A compressor’s release time decides how quickly the gain recovers after a peak — and if that recovery lands on the beat, the compression locks into the groove instead of fighting it. This tool converts your tempo into musically-aligned attack and release times for transparent dynamics or deliberate sidechain pumping.
How it works
The whole table is built on the quarter-note duration at your tempo:
quarter note (ms) = 60000 / BPM
From there, common note values are simple multiples and fractions:
1 bar (4/4) = quarter x 4
half note = quarter x 2
quarter note = quarter x 1
eighth note = quarter / 2
16th note = quarter / 4
32nd note = quarter / 8
Dotted and triplet variants follow the usual x1.5 and x0.6667 rules.
Choosing release
Set the release to the note value at which you want the gain fully recovered:
- Bus / glue compression: quarter or eighth note — the mix breathes once per beat.
- Sidechain pumping: quarter or eighth note synced to the kick — level dips on each hit and swells back just in time.
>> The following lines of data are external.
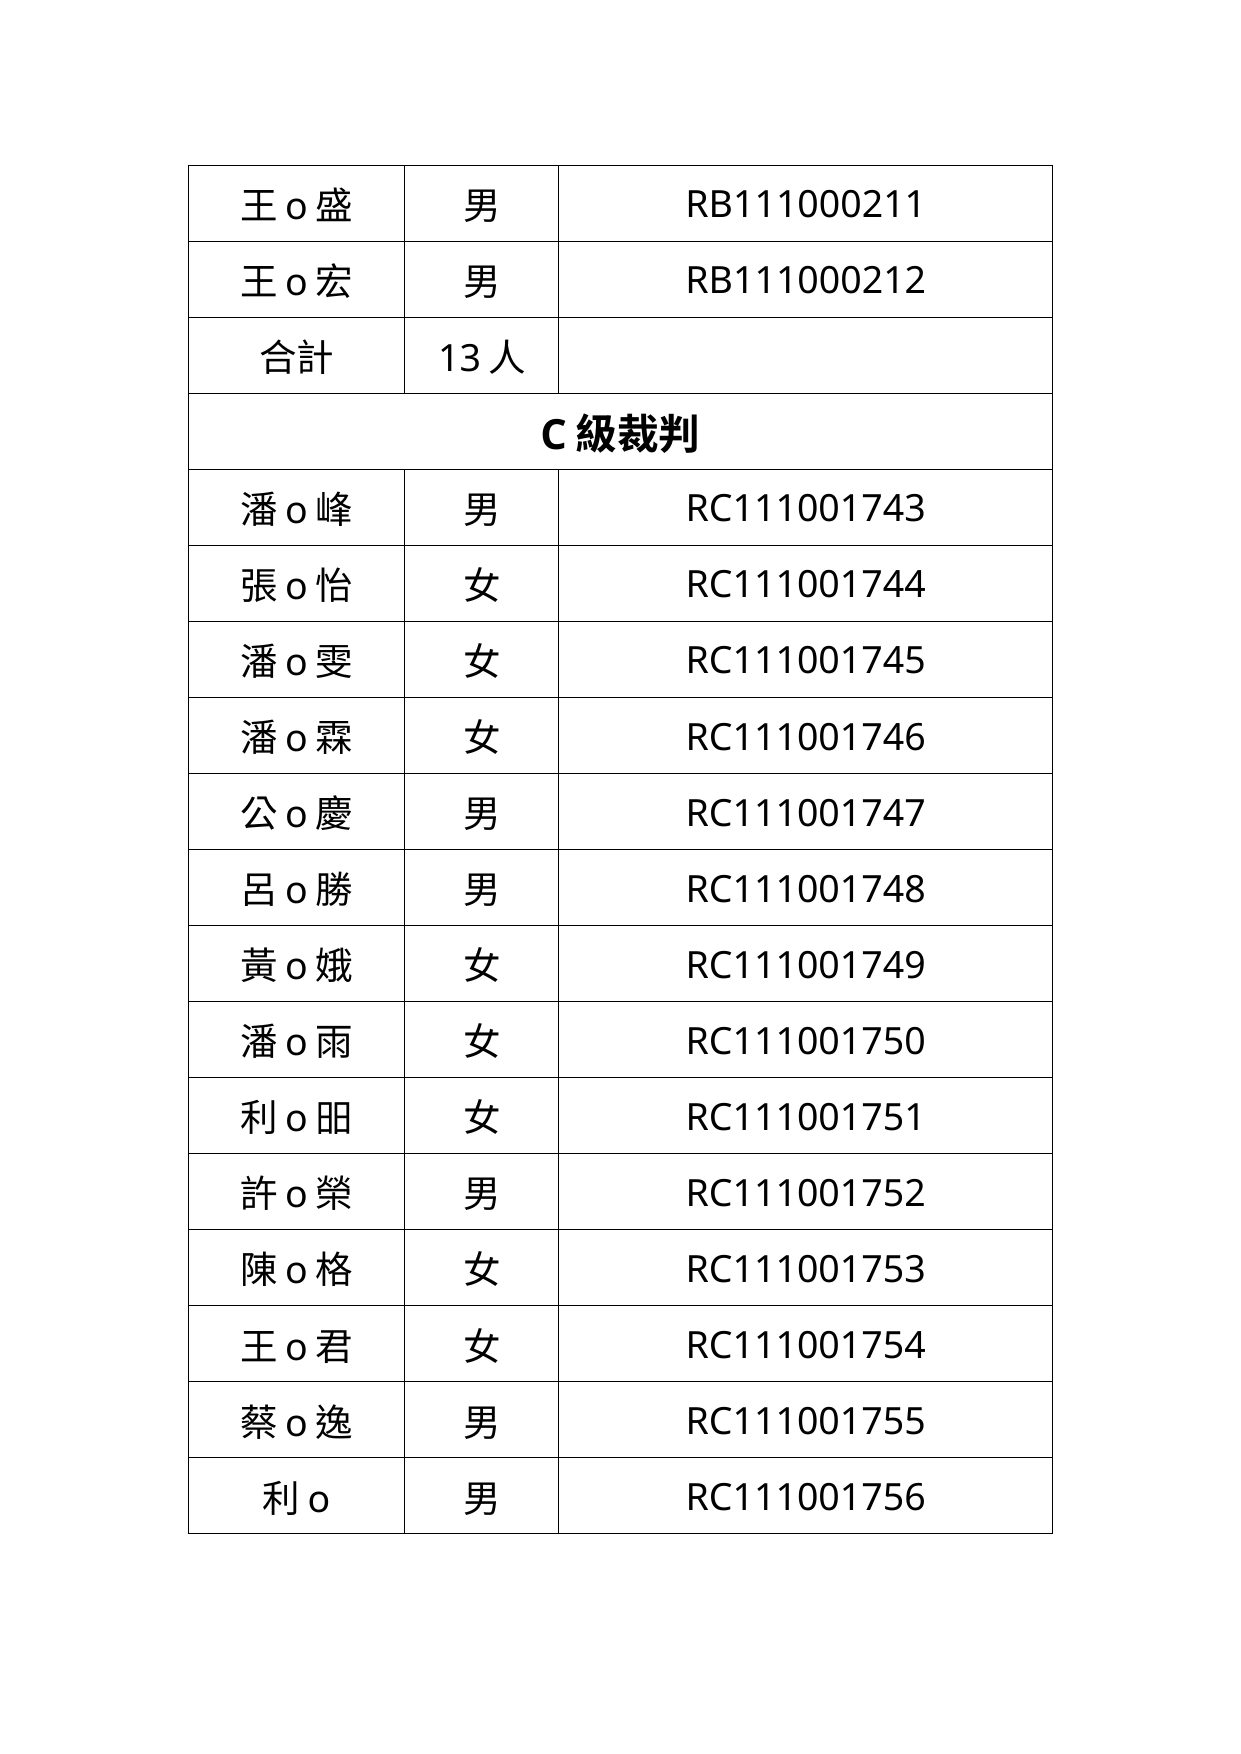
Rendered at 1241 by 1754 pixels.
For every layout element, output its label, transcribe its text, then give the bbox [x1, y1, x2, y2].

table_cell 男 [405, 242, 558, 317]
table_cell 王o君 [189, 1306, 404, 1381]
table_cell 王o宏 [189, 242, 404, 317]
table_cell RC111001744 [559, 546, 1052, 621]
table_cell RB111000212 [559, 242, 1052, 317]
table_cell 利o [189, 1458, 404, 1533]
table_cell 13人 [405, 318, 558, 393]
table_cell RC111001756 [559, 1458, 1052, 1533]
table_cell 男 [405, 166, 558, 241]
table_cell C級裁判 [189, 394, 1052, 469]
table_cell 公o慶 [189, 774, 404, 849]
table_cell [559, 318, 1052, 393]
table_cell 陳o格 [189, 1230, 404, 1305]
table_cell RC111001749 [559, 926, 1052, 1001]
table_cell RC111001754 [559, 1306, 1052, 1381]
table_cell 潘o雯 [189, 622, 404, 697]
table_cell RC111001753 [559, 1230, 1052, 1305]
table_cell 男 [405, 1154, 558, 1229]
table_cell 王o盛 [189, 166, 404, 241]
table_cell 男 [405, 470, 558, 545]
table_cell 男 [405, 1382, 558, 1457]
table_cell 呂o勝 [189, 850, 404, 925]
table_cell RC111001748 [559, 850, 1052, 925]
table_cell RC111001747 [559, 774, 1052, 849]
table_cell 黃o娥 [189, 926, 404, 1001]
table_cell 女 [405, 1230, 558, 1305]
table_cell 女 [405, 698, 558, 773]
table_cell RC111001746 [559, 698, 1052, 773]
table_cell RC111001743 [559, 470, 1052, 545]
table_cell 女 [405, 1078, 558, 1153]
table_cell 女 [405, 1002, 558, 1077]
table_cell 女 [405, 546, 558, 621]
table_cell 女 [405, 622, 558, 697]
table_cell 男 [405, 774, 558, 849]
table_cell 潘o雨 [189, 1002, 404, 1077]
table_cell 合計 [189, 318, 404, 393]
table_cell 男 [405, 1458, 558, 1533]
table_cell RC111001752 [559, 1154, 1052, 1229]
table_cell RC111001745 [559, 622, 1052, 697]
table_cell 女 [405, 1306, 558, 1381]
table_cell RC111001755 [559, 1382, 1052, 1457]
table_cell RC111001750 [559, 1002, 1052, 1077]
table_cell 許o榮 [189, 1154, 404, 1229]
table_cell 蔡o逸 [189, 1382, 404, 1457]
table_cell 利o昍 [189, 1078, 404, 1153]
table_cell RB111000211 [559, 166, 1052, 241]
table_cell 潘o霖 [189, 698, 404, 773]
table_cell 潘o峰 [189, 470, 404, 545]
table_cell RC111001751 [559, 1078, 1052, 1153]
table_cell 張o怡 [189, 546, 404, 621]
table_cell 女 [405, 926, 558, 1001]
table_cell 男 [405, 850, 558, 925]
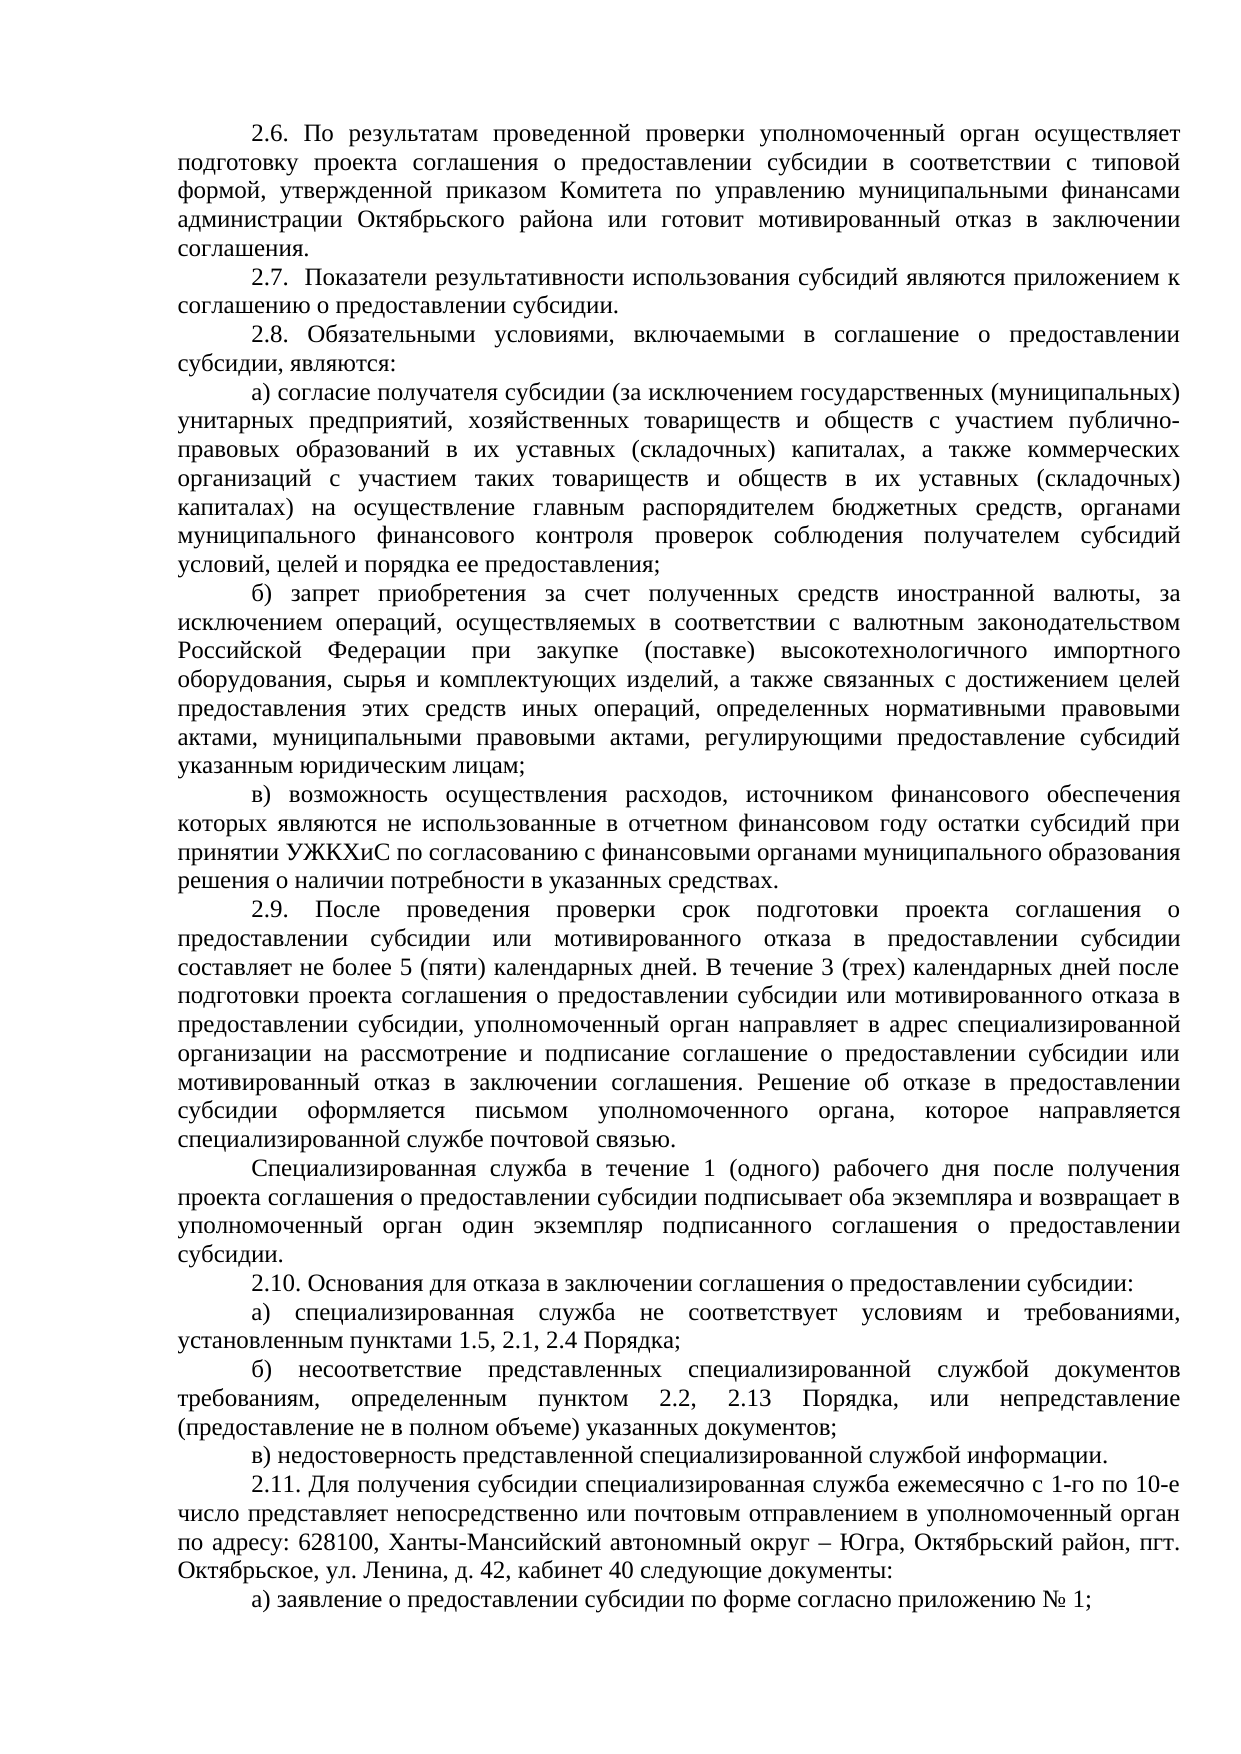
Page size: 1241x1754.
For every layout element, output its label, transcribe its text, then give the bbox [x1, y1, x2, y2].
- Transparent control: shorter values (16th) so recovery is fast and unobtrusive.
Choosing attack
Attack is judged by ear, not tempo, but the guideline is simple: a fast attack (1 to 10 ms) tames transients and tightens; a slow attack (20 to 50 ms) lets the transient punch through first, keeping drums and plucks lively.
Worked example
At 128 BPM, a quarter note is 60000 / 128 = 468.75 ms. An eighth-note release of about 234 ms gives a tight sidechain pump that recovers just before each off-beat; a quarter-note release of 469 ms gives a slower, deeper pump that breathes once per beat.
All timings are computed locally in your browser.